Ohio’s jobless rate fell from 11% in June to 8.9% in July, with the state adding nearly 63,000 jobs in the space of a month.

Ohio’s nonagricultural wage and salary employment increased 62,700 over the month, to 5.1 million in July, according to new numbers Ohio government released Friday.

The number of unemployed workers in Ohio last month was 503,000, down 133,000 from 636,000 in June.

But even with fears of the global COVID-19 pandemic and government lock-down orders easing over time, this remains an historically bad labor market. The number of unemployed has increased by 262,000 people statewide in the last year.

Last July was a different era. The unemployment rate for Ohio last July was a bit over 4%.
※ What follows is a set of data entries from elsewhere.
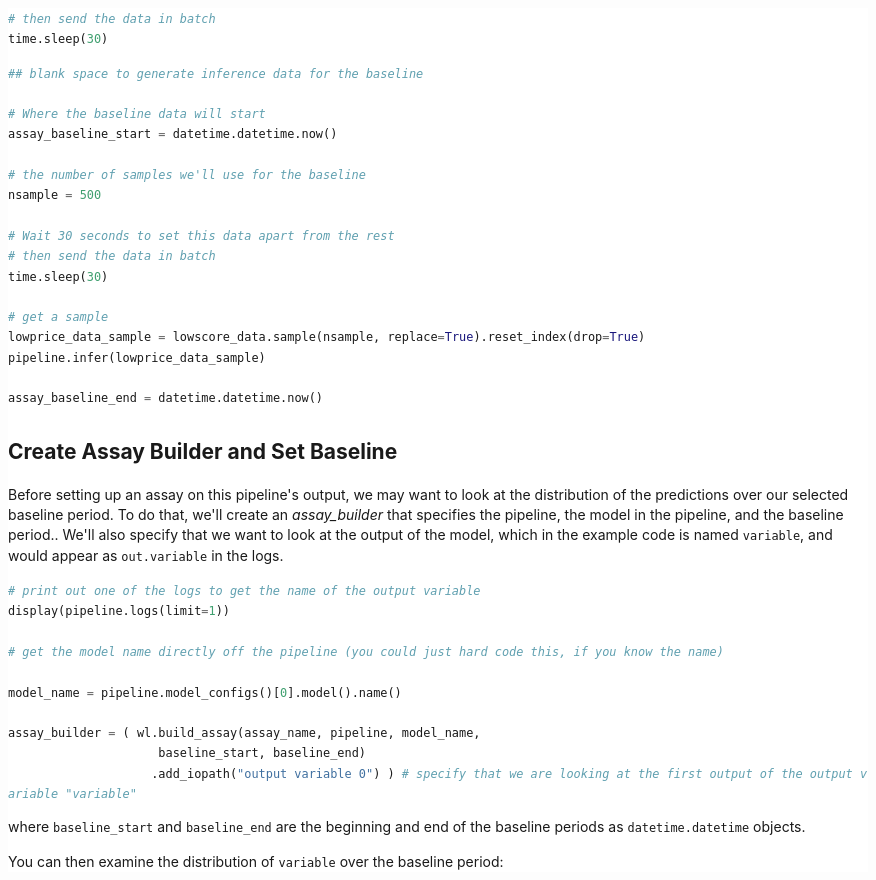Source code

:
```python
# then send the data in batch
time.sleep(30)

```

```python
## blank space to generate inference data for the baseline

# Where the baseline data will start
assay_baseline_start = datetime.datetime.now()

# the number of samples we'll use for the baseline
nsample = 500

# Wait 30 seconds to set this data apart from the rest
# then send the data in batch
time.sleep(30)

# get a sample
lowprice_data_sample = lowscore_data.sample(nsample, replace=True).reset_index(drop=True)
pipeline.infer(lowprice_data_sample)

assay_baseline_end = datetime.datetime.now()
```

## Create Assay Builder and Set Baseline

Before setting up an assay on this pipeline's output, we may want to look at the distribution of the predictions over our selected baseline period. To do that, we'll create an *assay_builder* that specifies the pipeline, the model in the pipeline, and the baseline period.. We'll also specify that we want to look at the output of the model, which in the example code is named `variable`, and would appear as `out.variable` in the logs.

```python
# print out one of the logs to get the name of the output variable
display(pipeline.logs(limit=1))

# get the model name directly off the pipeline (you could just hard code this, if you know the name)

model_name = pipeline.model_configs()[0].model().name()

assay_builder = ( wl.build_assay(assay_name, pipeline, model_name, 
                     baseline_start, baseline_end)
                    .add_iopath("output variable 0") ) # specify that we are looking at the first output of the output variable "variable"
```

where `baseline_start` and `baseline_end` are the beginning and end of the baseline periods as `datetime.datetime` objects. 

You can then examine the distribution of `variable` over the baseline period:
“July’s jobs report shows Ohio’s businesses are struggling to recover from the pandemic and that workers are struggling to find jobs,” Rea Hederman Jr., vice president of policy at The Buckeye Institute think tank, said in a statement.
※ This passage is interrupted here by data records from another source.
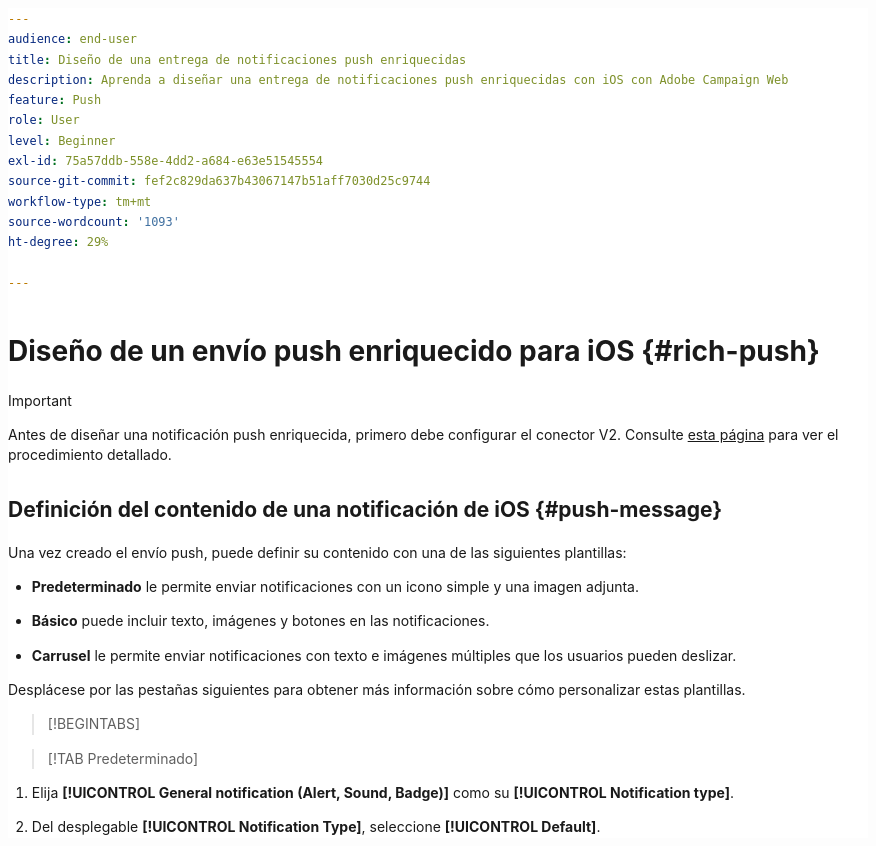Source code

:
 ```yaml
---
audience: end-user
title: Diseño de una entrega de notificaciones push enriquecidas
description: Aprenda a diseñar una entrega de notificaciones push enriquecidas con iOS con Adobe Campaign Web
feature: Push
role: User
level: Beginner
exl-id: 75a57ddb-558e-4dd2-a684-e63e51545554
source-git-commit: fef2c829da637b43067147b51aff7030d25c9744
workflow-type: tm+mt
source-wordcount: '1093'
ht-degree: 29%

---
```


# Diseño de un envío push enriquecido para iOS {#rich-push}

>[!IMPORTANT]
>
>Antes de diseñar una notificación push enriquecida, primero debe configurar el conector V2. Consulte [esta página](https://experienceleague.adobe.com/en/docs/campaign-classic/using/sending-messages/sending-push-notifications/configure-the-mobile-app/configuring-the-mobile-application) para ver el procedimiento detallado.

## Definición del contenido de una notificación de iOS {#push-message}

Una vez creado el envío push, puede definir su contenido con una de las siguientes plantillas:

* **Predeterminado** le permite enviar notificaciones con un icono simple y una imagen adjunta.

* **Básico** puede incluir texto, imágenes y botones en las notificaciones.

* **Carrusel** le permite enviar notificaciones con texto e imágenes múltiples que los usuarios pueden deslizar.

Desplácese por las pestañas siguientes para obtener más información sobre cómo personalizar estas plantillas.

>[!BEGINTABS]

>[!TAB Predeterminado]

1. Elija **[!UICONTROL General notification (Alert, Sound, Badge)]** como su **[!UICONTROL Notification type]**.

1. Del desplegable **[!UICONTROL Notification Type]**, seleccione **[!UICONTROL Default]**.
Hederman contends that lawmakers need to pass liability protection so business “can confidently reopen and people can safety return to work.”

He observed as well that a decline in Ohio’s labor force participation rate of 1.6% shows that “many unemployed Ohioans have left the labor force and have stopped looking for work — a concerning sign in the state’s ongoing economic recovery.”

“This reduction shows that even when more substantial federal unemployment compensation benefits were in place, Ohioans went back to work if they could,” Policy Matters Ohio researcher Michael Shields said, speaking for the state’s labor-focused think tank. “But the initial job rebound from Ohio’s reopening is starting to slow. "

Inaction on the part of federal lawmakers and “continued uncertainty from the state” is keeping families in crisis and setting the stage for “a deeper, longer recession,” Shields added.

Effectively managing the virus and the resulting public health crisis is a precondition for economic recovery, he maintained.

Nationally, the unemployment rate for July was 10.2%, down from 11.1% in June, and up from 3.7% in July 2019.

The biggest job-producing sectors in Ohio included the private services sector, which added nearly 60,000 jobs. Reopened hotels and restaurants and other players in leisure and hospitality added 25,100 jobs, while health services employees added 15,700 jobs.

Government added 4,900 jobs.

Employment in goods-producing industries, at 875,900, fell 2,000 over the month as losses in manufacturing (a loss of 3,700 jobs) and mining and logging (-300) exceeded gains in construction (+2,000).